Records contained in a dataset:
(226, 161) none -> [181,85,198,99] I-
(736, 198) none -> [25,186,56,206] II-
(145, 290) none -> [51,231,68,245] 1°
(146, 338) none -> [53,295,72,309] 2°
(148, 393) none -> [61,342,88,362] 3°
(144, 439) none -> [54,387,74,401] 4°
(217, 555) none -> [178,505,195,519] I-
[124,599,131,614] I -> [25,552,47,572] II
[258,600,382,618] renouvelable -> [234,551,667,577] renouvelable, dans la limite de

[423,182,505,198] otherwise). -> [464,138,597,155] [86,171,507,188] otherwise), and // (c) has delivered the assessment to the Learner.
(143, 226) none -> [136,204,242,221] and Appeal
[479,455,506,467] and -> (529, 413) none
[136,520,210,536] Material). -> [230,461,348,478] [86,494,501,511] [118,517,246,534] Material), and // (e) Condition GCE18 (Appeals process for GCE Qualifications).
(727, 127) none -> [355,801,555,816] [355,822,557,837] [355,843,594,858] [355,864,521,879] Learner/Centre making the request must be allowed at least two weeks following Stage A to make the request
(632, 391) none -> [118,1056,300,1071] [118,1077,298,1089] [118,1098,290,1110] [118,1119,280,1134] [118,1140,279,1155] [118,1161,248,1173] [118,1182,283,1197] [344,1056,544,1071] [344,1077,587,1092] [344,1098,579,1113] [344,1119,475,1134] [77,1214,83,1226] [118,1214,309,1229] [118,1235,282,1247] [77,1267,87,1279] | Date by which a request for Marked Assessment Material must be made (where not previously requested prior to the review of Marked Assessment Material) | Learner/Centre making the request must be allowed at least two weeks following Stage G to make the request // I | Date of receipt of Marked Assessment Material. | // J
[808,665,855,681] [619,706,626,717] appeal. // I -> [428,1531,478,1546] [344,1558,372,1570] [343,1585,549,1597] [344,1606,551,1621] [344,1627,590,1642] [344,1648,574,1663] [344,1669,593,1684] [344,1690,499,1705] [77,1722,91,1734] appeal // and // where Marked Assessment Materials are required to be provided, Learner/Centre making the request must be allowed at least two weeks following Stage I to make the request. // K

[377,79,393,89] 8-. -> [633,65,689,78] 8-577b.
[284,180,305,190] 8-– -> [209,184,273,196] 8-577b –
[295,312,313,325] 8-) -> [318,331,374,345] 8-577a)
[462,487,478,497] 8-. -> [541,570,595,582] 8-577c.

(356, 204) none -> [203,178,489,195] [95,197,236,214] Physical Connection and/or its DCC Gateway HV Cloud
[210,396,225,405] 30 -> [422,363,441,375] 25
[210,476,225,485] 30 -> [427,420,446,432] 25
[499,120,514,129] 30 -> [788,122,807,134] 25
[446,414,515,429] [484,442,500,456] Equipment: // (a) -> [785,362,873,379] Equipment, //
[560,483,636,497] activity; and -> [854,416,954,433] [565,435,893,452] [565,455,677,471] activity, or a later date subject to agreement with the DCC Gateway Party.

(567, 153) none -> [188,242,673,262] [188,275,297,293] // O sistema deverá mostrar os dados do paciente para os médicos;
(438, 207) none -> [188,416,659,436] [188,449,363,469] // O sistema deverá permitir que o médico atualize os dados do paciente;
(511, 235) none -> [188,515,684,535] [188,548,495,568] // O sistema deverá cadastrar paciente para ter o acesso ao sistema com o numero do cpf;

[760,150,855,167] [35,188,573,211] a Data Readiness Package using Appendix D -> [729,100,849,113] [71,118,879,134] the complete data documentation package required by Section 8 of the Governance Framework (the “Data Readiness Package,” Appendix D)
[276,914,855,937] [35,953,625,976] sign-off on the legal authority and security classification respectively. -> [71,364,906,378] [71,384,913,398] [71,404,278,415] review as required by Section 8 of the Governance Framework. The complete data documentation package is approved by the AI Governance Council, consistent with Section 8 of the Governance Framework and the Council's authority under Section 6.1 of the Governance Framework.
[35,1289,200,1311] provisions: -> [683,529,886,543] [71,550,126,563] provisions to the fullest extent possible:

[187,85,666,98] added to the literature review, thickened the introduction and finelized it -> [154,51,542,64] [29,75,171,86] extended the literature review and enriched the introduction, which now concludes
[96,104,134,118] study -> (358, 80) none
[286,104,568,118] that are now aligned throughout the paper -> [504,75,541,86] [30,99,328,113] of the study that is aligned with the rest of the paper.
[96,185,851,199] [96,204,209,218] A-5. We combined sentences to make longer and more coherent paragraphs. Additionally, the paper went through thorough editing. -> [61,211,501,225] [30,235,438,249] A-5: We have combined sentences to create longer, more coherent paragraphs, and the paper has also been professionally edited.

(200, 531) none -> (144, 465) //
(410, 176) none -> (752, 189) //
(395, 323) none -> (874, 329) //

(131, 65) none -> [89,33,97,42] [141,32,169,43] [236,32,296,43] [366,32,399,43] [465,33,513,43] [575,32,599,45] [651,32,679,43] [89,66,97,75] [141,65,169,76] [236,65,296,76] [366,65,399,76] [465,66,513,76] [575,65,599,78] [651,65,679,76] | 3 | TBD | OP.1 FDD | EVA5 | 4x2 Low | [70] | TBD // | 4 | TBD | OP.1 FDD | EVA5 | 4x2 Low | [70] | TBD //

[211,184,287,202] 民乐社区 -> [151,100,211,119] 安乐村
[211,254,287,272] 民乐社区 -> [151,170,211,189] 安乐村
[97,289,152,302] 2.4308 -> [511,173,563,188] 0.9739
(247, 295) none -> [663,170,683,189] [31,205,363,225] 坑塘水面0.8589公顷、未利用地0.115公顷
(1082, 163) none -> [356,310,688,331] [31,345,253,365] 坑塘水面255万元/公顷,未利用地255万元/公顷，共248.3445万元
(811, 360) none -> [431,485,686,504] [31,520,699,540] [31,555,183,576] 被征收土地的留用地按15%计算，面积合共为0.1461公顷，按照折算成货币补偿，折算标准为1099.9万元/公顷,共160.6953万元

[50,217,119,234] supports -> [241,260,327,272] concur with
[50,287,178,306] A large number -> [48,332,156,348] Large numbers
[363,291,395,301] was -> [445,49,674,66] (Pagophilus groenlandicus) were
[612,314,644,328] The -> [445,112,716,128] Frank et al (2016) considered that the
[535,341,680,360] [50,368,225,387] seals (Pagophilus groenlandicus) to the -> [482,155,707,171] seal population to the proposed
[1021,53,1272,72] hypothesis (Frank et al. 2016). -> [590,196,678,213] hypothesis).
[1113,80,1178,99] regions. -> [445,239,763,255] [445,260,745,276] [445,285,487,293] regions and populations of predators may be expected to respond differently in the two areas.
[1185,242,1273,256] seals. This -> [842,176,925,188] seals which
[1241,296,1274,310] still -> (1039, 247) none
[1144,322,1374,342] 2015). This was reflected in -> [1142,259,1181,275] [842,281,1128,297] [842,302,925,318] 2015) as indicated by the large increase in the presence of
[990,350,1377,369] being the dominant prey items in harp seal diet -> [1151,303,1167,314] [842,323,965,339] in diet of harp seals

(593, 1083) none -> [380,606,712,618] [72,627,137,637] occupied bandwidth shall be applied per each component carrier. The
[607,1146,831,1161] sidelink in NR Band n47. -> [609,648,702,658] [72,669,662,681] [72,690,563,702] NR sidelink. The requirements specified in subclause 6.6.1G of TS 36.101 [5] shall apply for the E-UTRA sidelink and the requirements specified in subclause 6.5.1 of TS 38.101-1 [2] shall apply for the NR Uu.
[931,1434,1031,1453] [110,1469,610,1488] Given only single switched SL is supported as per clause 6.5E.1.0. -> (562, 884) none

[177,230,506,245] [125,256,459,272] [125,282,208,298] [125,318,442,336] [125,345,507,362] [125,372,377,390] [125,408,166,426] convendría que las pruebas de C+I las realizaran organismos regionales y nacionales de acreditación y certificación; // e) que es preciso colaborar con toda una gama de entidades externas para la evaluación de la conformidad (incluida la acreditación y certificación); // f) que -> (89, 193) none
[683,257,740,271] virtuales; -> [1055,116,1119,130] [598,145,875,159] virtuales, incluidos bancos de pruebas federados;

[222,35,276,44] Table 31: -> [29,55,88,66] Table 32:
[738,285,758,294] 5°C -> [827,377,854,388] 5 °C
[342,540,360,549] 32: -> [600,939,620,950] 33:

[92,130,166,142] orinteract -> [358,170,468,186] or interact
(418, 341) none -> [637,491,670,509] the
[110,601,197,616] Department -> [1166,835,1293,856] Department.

**TASK TO COMPLETE**
Check each line of the records above for "Frank", and copy those that have it.

**SOLUTION**
[612,314,644,328] The -> [445,112,716,128] Frank et al (2016) considered that the
[1021,53,1272,72] hypothesis (Frank et al. 2016). -> [590,196,678,213] hypothesis).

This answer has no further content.